La gente di Hiroshima a Obama, 'volevamo di più', il reportage

Un 14enne stringe mani ad Obama: 'Non mi aspettavo le sue scuse' VIDEO

"Obama ci ha traditi". Nel giorno della sua storica visita, a Hiroshima sono molte le voci di protesta contro il presidente americano perche' non ha mantenuto le promesse fatte quando ha ricevuto il premio Nobel per la pace nel 2009, ossia quello di un mondo senza nucleare. I gruppi di protesta nella città' rasa al suolo dalla bomba atomica sganciata dagli americani il 6 agosto del 1945 sono diversi e non hanno nulla a che fare con la decisione della Casa Bianca di non scusarsi per l'attacco di 61 anni fa.

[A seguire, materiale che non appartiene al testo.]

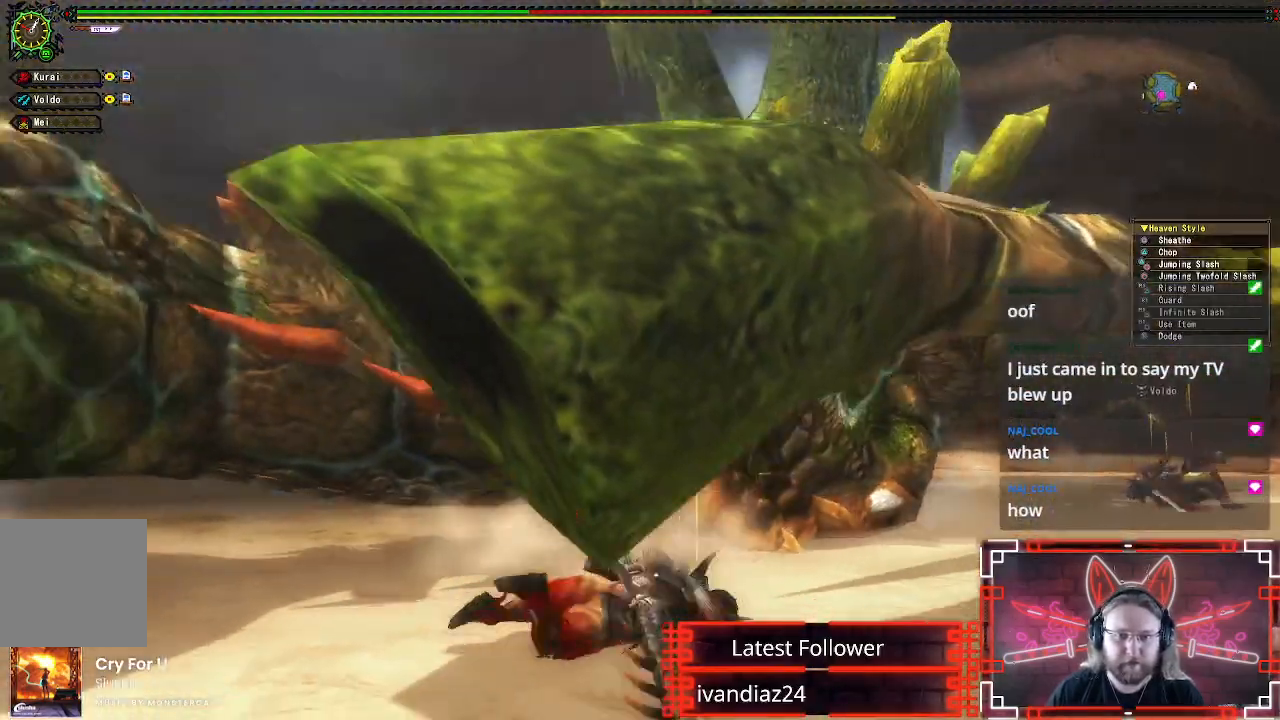
{"buttons": [], "left_stick": "up", "right_stick": "center", "events": [[400, "left_stick", "up"]]}
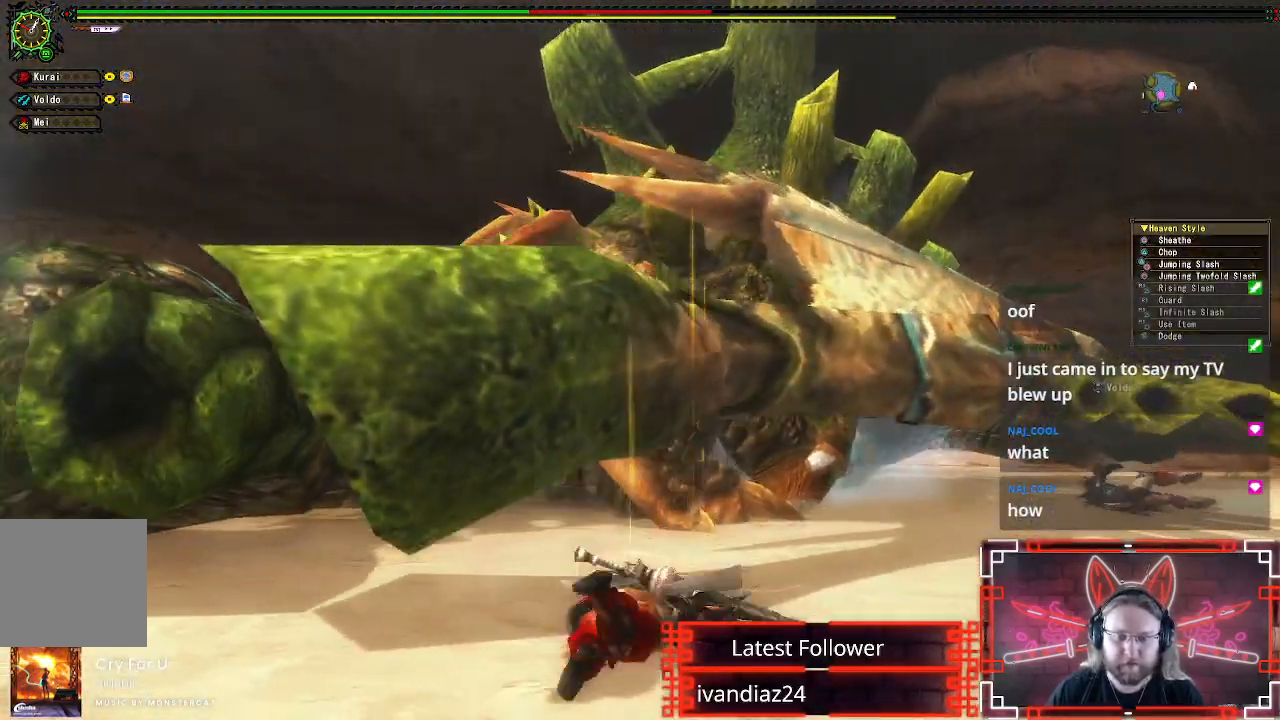
{"buttons": [], "left_stick": "up", "right_stick": "center", "events": []}
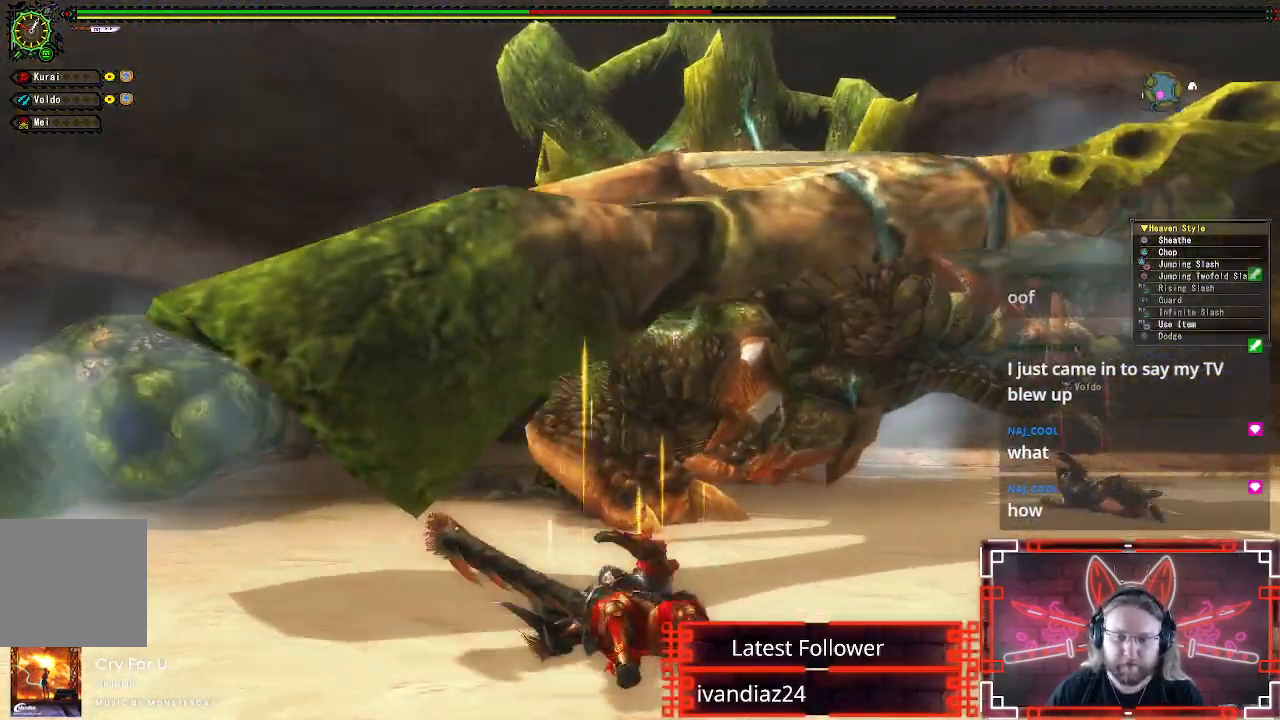
{"buttons": [], "left_stick": "center", "right_stick": "center", "events": [[83, "left_stick", "up-left"], [433, "left_stick", "center"]]}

Hiroshima e' andata avanti e guarda al futuro ma proprio perché' sa cosa vuol dire un attacco nucleare non vuole più' sentir parlare di armi nucleari, vuole che scompaiano dal mondo. Quando Obama e' stato eletto, hanno visto in lui la speranza per il futuro, un presidente che si batte per un mondo senza nucleare, tuttavia il suo mandato volge al termine e lui andra' via senza aver mantenuto le promesse. "Non siamo risentiti - ha detto all'ANSA Yasuhiko Ichikanda, leader di un'organizzazione sindacale - siamo felici che Obama sia venuto a Hiroshima e non ci importa delle scuse, vogliamo solo che le promesse fatte siano mantenute".

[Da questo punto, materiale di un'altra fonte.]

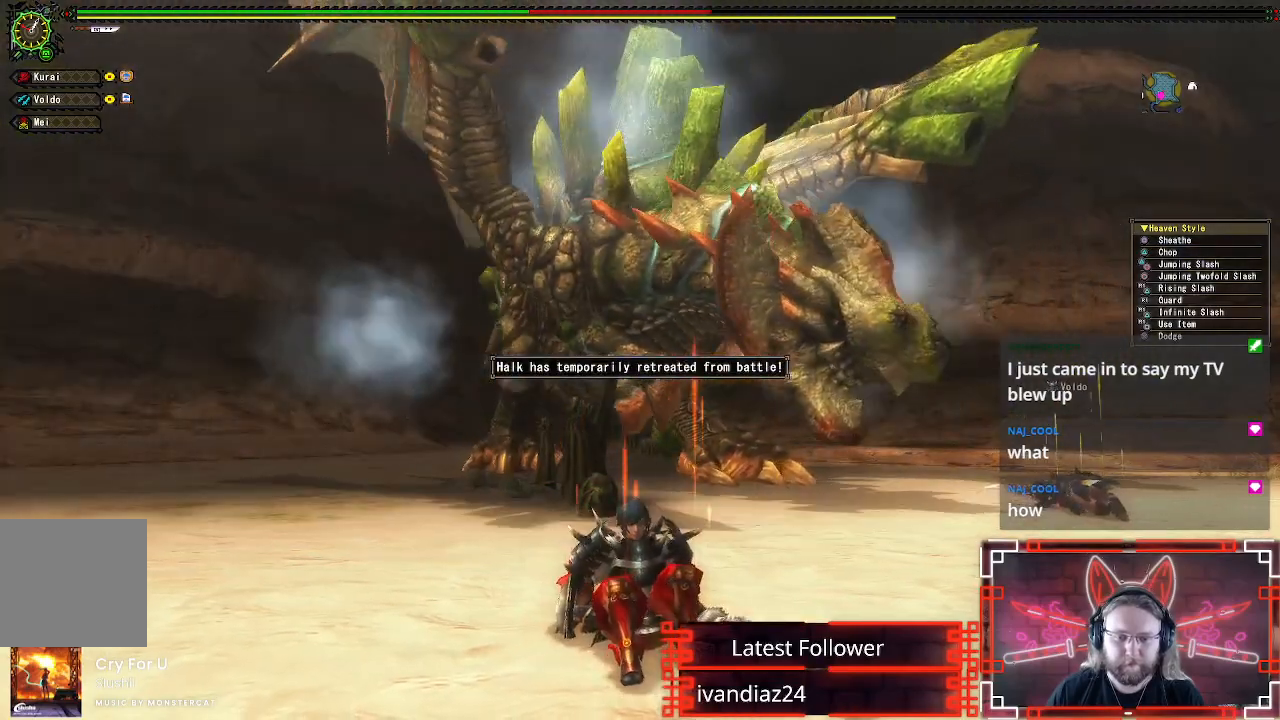
{"buttons": [], "left_stick": "down-right", "right_stick": "center", "events": [[483, "left_stick", "down-right"]]}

"Nessuno più dei giapponesi pensa che le armi nucleari siano sbagliate - ha spiegato John Ashburne, fotoreporter inglese, in Giappone da oltre 30 anni, - ma il fatto che ci sia ancora nucleare oggi e' visto da queste persone come un tradimento". Il presidente americano ha deposto una corona al cenotafio nel parco del memoriale della pace. Il cenotafio e' l'equivalente del memoriale dell'11/9 settembre a New York, con incisi i nomi delle vittime del bombardamento atomico. Il monumento reca la scritta tradotta dal giapponese 'Che possiate riposare in pace, poiché' noi/loro non ripeteremo l'errore'. Ma non ci sono solo voci di dissenso. Dopo il discorso al Memoriale della pace, Obama ha incontrato alcuni 'hibakusha', i sopravvissuti della bomba atomica, sorridenti e con i volti distesi. La foto dell'abbraccio con uno di loro ha già fatto il giro del mondo.

"Non voglio le scuse di Obama, solo stringergli la mano, senza odio...", così il presidente dell'Associazione sopravvissuti di Hiroshima, Sunao Tsuboi, ha salutato la visita del presidente americano. In attesa dell'arrivo del presidente e prima che il parco venisse chiuso al pubblico per motivi di sicurezza, turisti e residenti hanno preso d'assalto la zona della cerimonia per rubare scatti del luogo dove Obama ha fatto storia diventando il primo presidente americano a visitare Hiroshima.

"E' un giorno storico non solo per Hiroshima - ha detto all'ANSA Hiroaki Tanuma, manager di una societa' automobilistica - ma per tutto il Giappone. Siamo felici che Obama sia qui. Non possiamo cambiare il passato ma possiamo sicuramente guardare al futuro, noi siamo la nuova generazione e anche se siamo consapevoli della tragedia che abbiamo subito, guardiamo positivamente al fatto che un presidente americano sia qui e che come noi non vuole il nucleare nel mondo".